Connecticut Governor Dan Malloy said in an address broadcast live on cable news networks Saturday that, "There will be a time soon for a discussion of public policy issues surrounding yesterday's events but what's important right now is love, courage and compassion."
And Mark Kelly, husband of former Rep. Gabrielle Giffords who was shot in Tucson last year, said the conversation on gun laws “can no longer wait.”
“My thoughts and prayers are with the families of the victims and the entire community of Newtown, CT,” Kelly said in a statement Friday after hearing about the tragedy. “This time our response must consist of more than regret, sorrow, and condolence. The children of Sandy Hook Elementary School and all victims of gun violence deserve leaders who have the courage to participate in a meaningful discussion about our gun laws – and how they can be reformed and better enforced to prevent gun violence and death in America."
Sen. Richard Blumenthal, a Democrat from Connecticut, also weighed in, promising to raise the issue when he returns to Washington.
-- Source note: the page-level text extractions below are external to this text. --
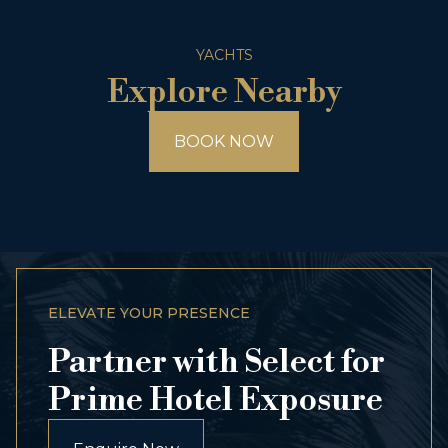
YACHTS
Explore Nearby
BOOK NOW
ELEVATE YOUR PRESENCE
Partner with Select for
Prime Hotel Exposure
“I think it’s time for the conversation to be renewed, for the dialogue to begin again and for the Senate to consider whether that kind of measure is necessary,” Blumenthal told CNN’s Wolf Blitzer in Newtown on Saturday, adding that he has been in touch with the White House but was unsure of the president’s plans to visit Newtown.
U.S. Rep. Carolyn McCarthy, a Democrat from New York whose husband was one of six killed in the Long Island Railroad shooting in 1993, said she hopes the president will follow through to enact "meaningful action” to prevent gun violence.
“Leaders in Washington from both parties, and groups like the NRA, all say that now is not the time to talk about how gun safety laws can save lives in America. I agree, now is not the time to talk about gun laws – the time for that conversation was long before all those kids in Connecticut died today,” she said in a statement.
“We owe it to our children to work harder to reduce gun violence. The Second Amendment is the law of the land but it was never intended to allow murderers to take the lives of innocent kids. It’s our moral obligation as policymakers and as parents to do more to save lives.”
New York City Mayor Michael Bloomberg, an outspoken advocate for tougher gun laws, released a statement Friday calling for more than just words on gun-control legislation.
"With all the carnage from gun violence in our country, it's still almost impossible to believe that a mass shooting in a kindergarten class could happen," he said. "This is a national tragedy and it demands a national response. My deepest sympathies are with the families of all those affected, and my determination to stop this madness is stronger than ever.”
Dan Gross, president of the Brady Campaign to Prevent Gun Violence, said “we are better than this,” pushing for action as a “catalyst to demand the sensible change in our nation that is long overdue.” Gross added that the group was "moved" by Obama's visible emotion during his remarks and are "committed to working with him to channel it into the change that is too long overdue."